Judy pulled at the chain around her neck and he said, “Didn’t you used to wear a cross on that?”

“Yes, I took it off, forgive me.”

“Why? It doesn’t mean anything here. But what is this?”

It was a blue jewel, blazing, with small silvery patterns moving within. “He said–they used these things for the training of their children; that if I could master the jewel I could reach him–let him know it was well with me and the child.”

“Let me see it,” Valentine said, and reached for it, but she flinched and drew away.

“What–?”

“I can’t explain it I don’t understand it. But when any one else touches it, now, it–it hurts, as if it was part of me,” she said fumblingly. “Do you think I’m mad?”

The man shook his head. “What’s madness?” he asked. “A jewel to enhance telepathy–perhaps it has some peculiar properties which resonate to the electrical signals sent of by the brain–telepathy can’t just exist, it must have some natural phenomenal basis. Perhaps the jewel is attuned to whatever it is in your mind that makes you–you. In any case, it exists, and–have you reached him with it?”

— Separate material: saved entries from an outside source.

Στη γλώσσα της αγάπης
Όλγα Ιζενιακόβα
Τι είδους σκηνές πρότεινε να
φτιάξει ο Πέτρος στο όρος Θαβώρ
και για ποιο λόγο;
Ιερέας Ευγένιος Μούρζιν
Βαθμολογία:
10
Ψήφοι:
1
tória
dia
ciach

“It seems so sometimes,” said Judy, fumbling for words. “It’s like hearing someone’s voice and knowing whose it is by the sound–no, it’s not quite like that either, but it does happen. I feel–very briefly, but it’s quite real–as if he were standing beside me, touching me, and then it fades again. A moment of reassurance, a moment of–of love, and then it’s gone. And I have the strange feeling that it’s only a beginning, that a day will come when I’ll know other things about it–”

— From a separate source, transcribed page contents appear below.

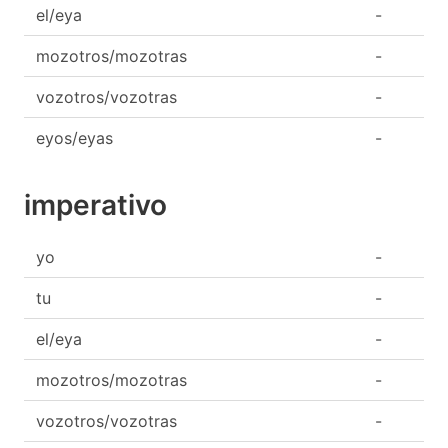
el/eya
-
mozotros/mozotras
-
vozotros/vozotras
-
eyos/eyas
-
imperativo
yo
-
tu
-
el/eya
-
mozotros/mozotras
-
vozotros/vozotras
-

He watched while she tucked the jewel away inside her dress again. At last he said, “If I were you, I’d keep it a secret for a while. You said this planet’s changing us all, but perhaps it isn’t changing us fast enough. There are some of the scientists who would want to test this thing, to work at it, perhaps even to take it from you, experiment, destroy it to see how it works. Perhaps even interrogate and test you again and again, to see if you are lying or hallucinating. Keep it secret, Judith. Use it as he told you. A day may come when it will be important to know how it works–the way it is supposed to work, not the way the scientists might want to make it work.”

He rose, shaking the crumbs of his meal off his lap.

“It’s back to the rock pile for me.”

She stood on the tips of her toes and kissed his cheek. “Thank you,” she said softly, “you’ve helped me a lot.”

The man touched her face. “I’m glad,” he said. “It’s–a beginning. A long road back, but it’s a beginning. Bless You, Judith.”

He watched her walk away, and a curious near-blasphemous thought touched his mind, how do I know God isn’t sending a Child… a strange child, not quite man… here on this strange world? He dismissed the thought, thinking I’m mad, but another thought made him cringe with mingled memory and dismay, how do we know the Child I worshipped all these years was not some such strange alliance?